PARIS (Reuters) – French spirits maker Pernod Ricard <PERP.PA>, which is being targeted by activist investor Elliott, posted a 1.3% rise in first-quarter underlying sales, reflecting slower growth rates in China and India.

In August Pernod, the world’s second-biggest spirits group behind Diageo <DGE.L>, indicated it expected a relatively soft first quarter, citing a very high year-ago comparison basis in Asia.

For the first quarter ended Sept. 30, Pernod reported sales of 2.483 billion euros ($2.75 billion), marking a like-for-like rise of 1.3%. This compared with a growth rate of 10.4% in the year-ago quarter.

The owner of Mumm champagne, Absolut vodka and Martell cognac said that despite an uncertain environment, it was keeping its forecast for a 5-7% organic rise in full-year profit from recurring operations after last year’s 8.7% growth.

In the first quarter alone, sales growth reached 6% in China compared to 27% in the year-ago quarter, reflecting notably a decline in Chivas sales due to challenging market conditions.
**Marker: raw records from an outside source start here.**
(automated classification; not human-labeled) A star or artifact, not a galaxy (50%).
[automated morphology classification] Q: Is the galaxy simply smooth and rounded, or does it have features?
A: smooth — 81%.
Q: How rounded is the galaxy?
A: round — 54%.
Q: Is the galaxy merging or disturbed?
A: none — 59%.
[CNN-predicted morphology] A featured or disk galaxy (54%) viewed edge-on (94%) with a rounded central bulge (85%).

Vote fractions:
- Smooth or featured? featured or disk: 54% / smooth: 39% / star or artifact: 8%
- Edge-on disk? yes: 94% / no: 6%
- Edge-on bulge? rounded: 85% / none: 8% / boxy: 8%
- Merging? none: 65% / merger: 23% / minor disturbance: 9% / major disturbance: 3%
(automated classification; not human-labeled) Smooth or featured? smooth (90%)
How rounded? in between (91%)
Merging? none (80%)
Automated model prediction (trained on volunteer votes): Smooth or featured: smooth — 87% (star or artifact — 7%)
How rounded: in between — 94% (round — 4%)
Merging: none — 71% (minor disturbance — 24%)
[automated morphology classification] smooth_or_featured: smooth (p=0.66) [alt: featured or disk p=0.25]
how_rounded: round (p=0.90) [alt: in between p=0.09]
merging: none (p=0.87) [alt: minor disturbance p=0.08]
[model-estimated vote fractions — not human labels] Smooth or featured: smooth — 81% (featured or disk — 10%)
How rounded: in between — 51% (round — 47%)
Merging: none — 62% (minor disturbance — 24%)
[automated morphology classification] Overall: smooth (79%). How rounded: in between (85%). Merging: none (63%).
Martell cognac sales in China benefited from a price rise but sustainable inventory management weighed on volumes, said Pernod.
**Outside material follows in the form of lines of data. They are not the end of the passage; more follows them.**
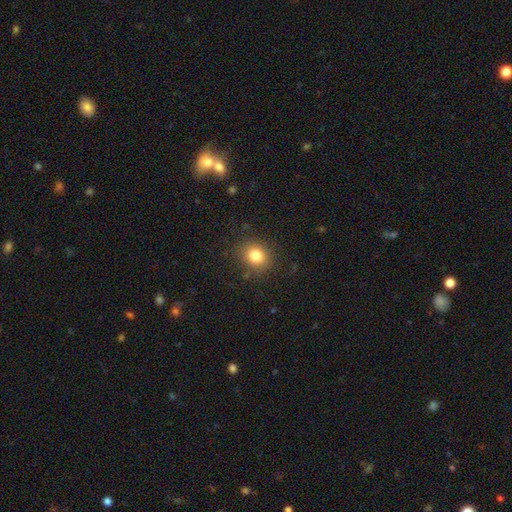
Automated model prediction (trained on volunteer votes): Smooth or featured: smooth — 81% (star or artifact — 12%)
How rounded: round — 70% (in between — 29%)
Merging: none — 86% (minor disturbance — 10%)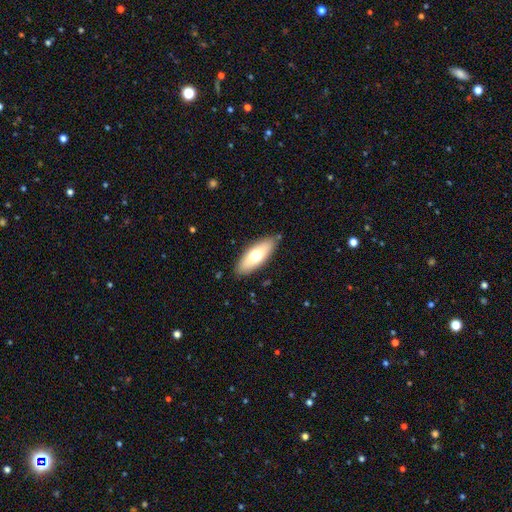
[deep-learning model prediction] Overall: smooth (66%; featured or disk 28%). How rounded: in between (70%). Merging: none (86%).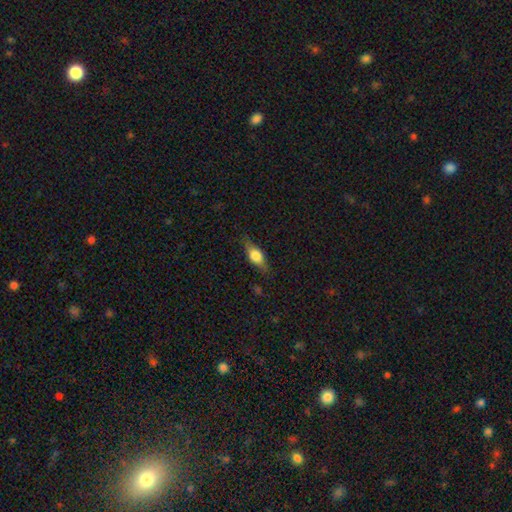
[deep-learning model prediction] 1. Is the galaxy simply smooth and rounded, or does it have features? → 58% smooth, 34% featured or disk, 8% star or artifact.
Its United States arm fared better and made a good start, delivering 6% sales growth in the first quarter.

Pernod Ricard is under pressure from U.S. hedge fund Elliott, which has a 2.5% stake, to improve profit margins and corporate governance.

In February, Pernod vowed to lift its margins and shareholder returns under a three-year strategic plan that Elliott has described as a first small step.

Earlier this month, Pernod Ricard said it would cut about 280 jobs through a voluntary redundancy programme as part of a plan to merge its two French distribution subsidiaries Ricard and Pernod.

The company also said it would sell the Cafe de Paris sparkling wine brand and its Cubzac production site to InVivo Wine.